Je m’assois, je me dis houps! c’est mercredi et rien de pondu pour mes petites lectrices chéries. Comme je n’ai aucune envie de me concentrer pour réfléchir, je me roule une cigarette. Le vague souvenir me traverse qu’une boule un peu compacte calfeutre mon oreille gauche. Qu’un poil ( en réalité c’est un fil DMC coton de première qualité) est relié à la boulette et que la boulette, c’est mercredi, merde, je n’ai rien pondu. Poudre d’escampette. Pour les oreilles, le persil suffit, parce qu’on le veau bien.

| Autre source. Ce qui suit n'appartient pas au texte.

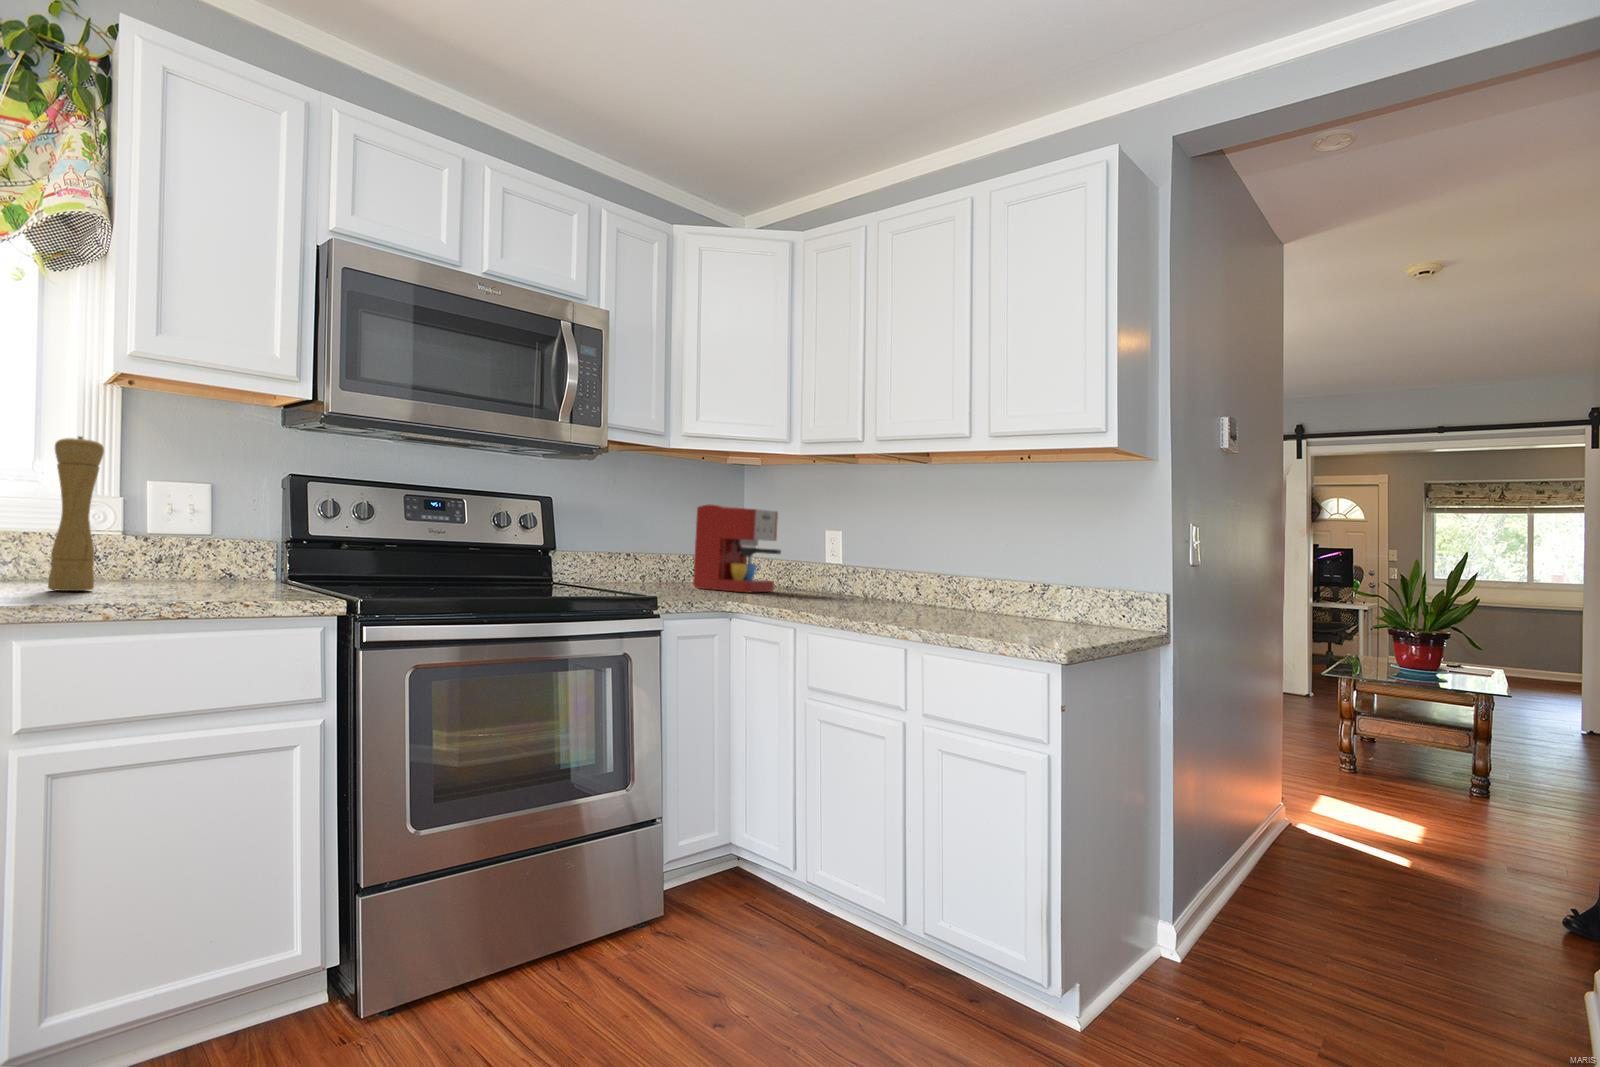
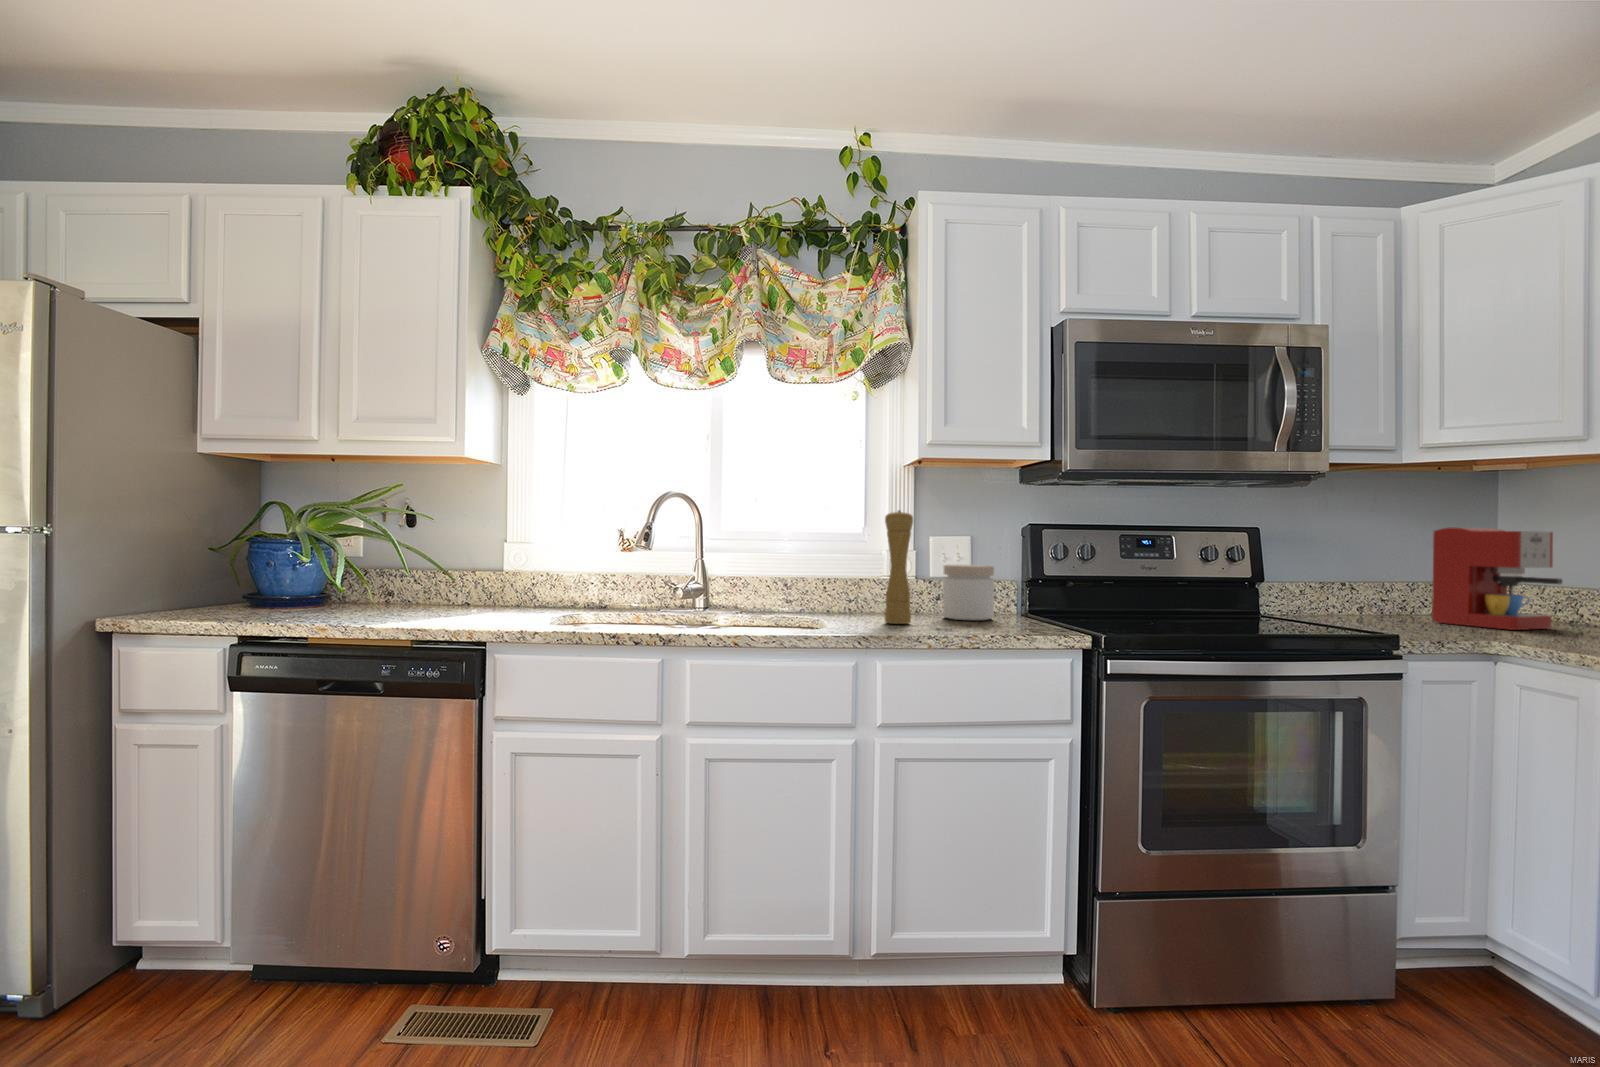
jar: none [156,517,236,587] -> present [943,565,994,620]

Je pense aux boucles d’oreilles, dites créoles, larges anneaux qui allongent le cou des girafes. Les girafes ont toute une série d’écluses pour faire remonter l’eau et circuler le sang, quand elles boivent, au pied de leurs quatre mètres. Mais je l’ai déjà écrit. Je me répète. Je me lève, vais fermer les rideaux. Je n’aime pas que l’on me regarde quand je ne vois pas qui m’observe. Ce soir, ils sont peu nombreux, il pleut des cordes. Derrière les rideaux tirés, la paix règne. Je me suis tant battu pour avoir la paix que je m’invente des relations va t’en guerre par distraction. Par exemple, je tire la queue du chat, qui dort sur le dossier du canapé. Ce qui fait japper le chien. Qui aboie. Réveille les voisins, qui tapent sur la cloison et dont les vibrations du mur créent une insomnie spontanée chez la voisine du dessous qui voudrait trouver un mari prévenant, riche, bien fait et honnête, cultivé, ayant le sens de l’humour et non fumeur. Du coup, je tire à nouveau la queue du chat, qui s’est réfugié sur l’armoire.

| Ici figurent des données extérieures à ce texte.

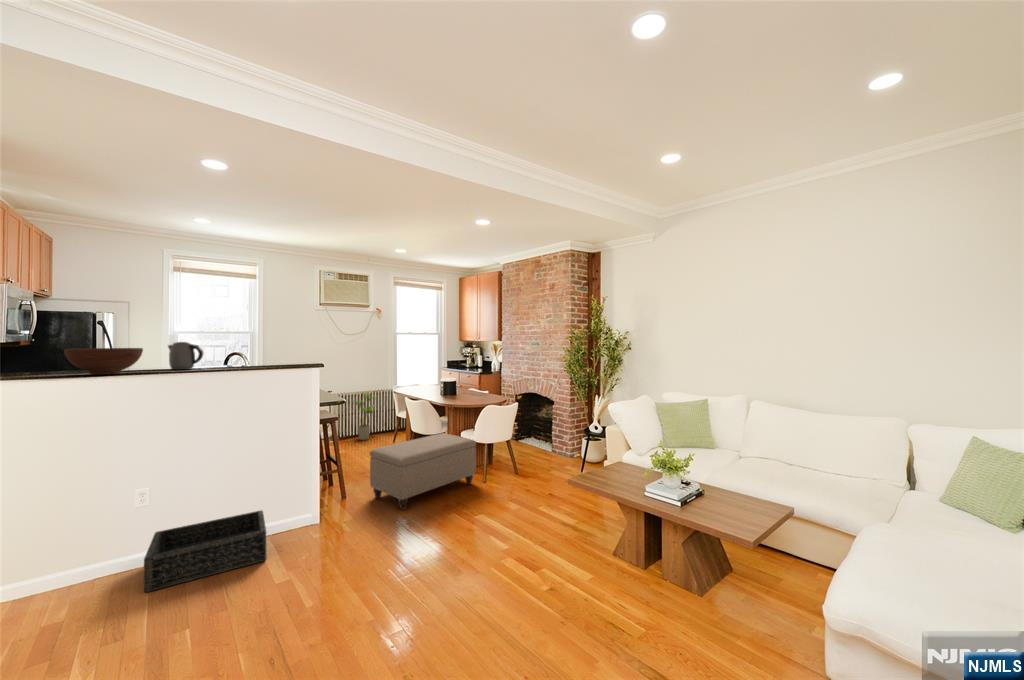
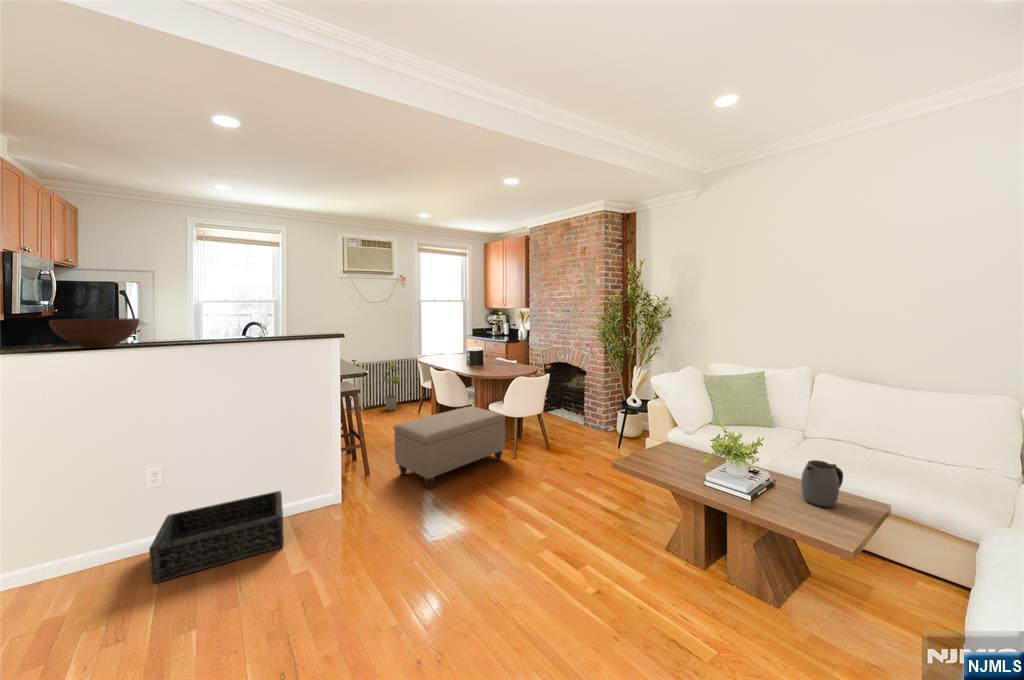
kettle: present [168,342,203,370] -> present [801,460,843,508]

Direct live. Le 15 est passé. Ai-je payé mon troisième tiers? Mes factures ErDF, Gaz, mon loyer, ma femme de ménage, mon abonnement à Toutokaz, vais-je sauver l’Europe en prenant un crédit à la Chinese Bank, reverrais-je un jour mes enfants partis faire un stage chez Lanza Del Vasto, participerais-je au prochain partage du monde en un seul morceau, vais-je enfin attaquer Shakespeare tome 1 poèmes drames historiques comédies 1 collection la Pléiade (2 euros dans un vide grenier), et me laisser pousser une barbe de lecteur comme ceux qui ont là, ici et maintenant, le courage de suivre en direct la télépathique réalité d’un ordinateur portable manipulé par des doigts experts avec une profusion de commentaires salaces, pigmentés, vulgaires, prodigués par une girafe aux boucles créoles qui raconte à qui veut l’entendre, au public, au chat qui se balance sur un cintre dans la penderie, au chien qui jappe en écoutant Gershwin, à la voisine du dessus qui a trouvé le même type que celle du dessous recherche désespérément et qui lui fait une vie, enfin, si l’on peut dire, un enfer quotidien serait le terme le plus approprié mais bon, je ne vais pas tirer la queue du lecteur pour entendre miauler les girafes. Je me suis tant battu pour avoir la paix que je ne ferai rien pour déclencher celle des autres dans l’âme d’un canon, dans la beauté d’un droit.
Tiens. Je découvre, sur la table, un crayon à papier et d’autres, de couleur. Au lieu d’écrire des mots, j’aurais pu les dessiner, les colorier comme font les gosses, entre pleins et déliés. Mais là où je suis rendu, j’efface en direct live. Pas de reprise, pas de couleurs, pas de marges où raconter ses blagues. C’est du noir sur blanc, intouchable, immédiatement effaçable. Pas de mine de plomb, pas de vibrations quand l’écrit tombe à pic, juste l’illusion des mots tapés sur un clavier silencieux. Adieu, marguerites, adieu, Remington, Olivetti, magies des bandes bicolores, des originaux tachés d’encre, de vin et de graisses. Quand tout cela fondra, nos écrits, nos dessins et que nos paroles seules survivront dans cette Babel barbare où chaque clan porte son mauvais message, nous redeviendrons poussières, en direct depuis hier.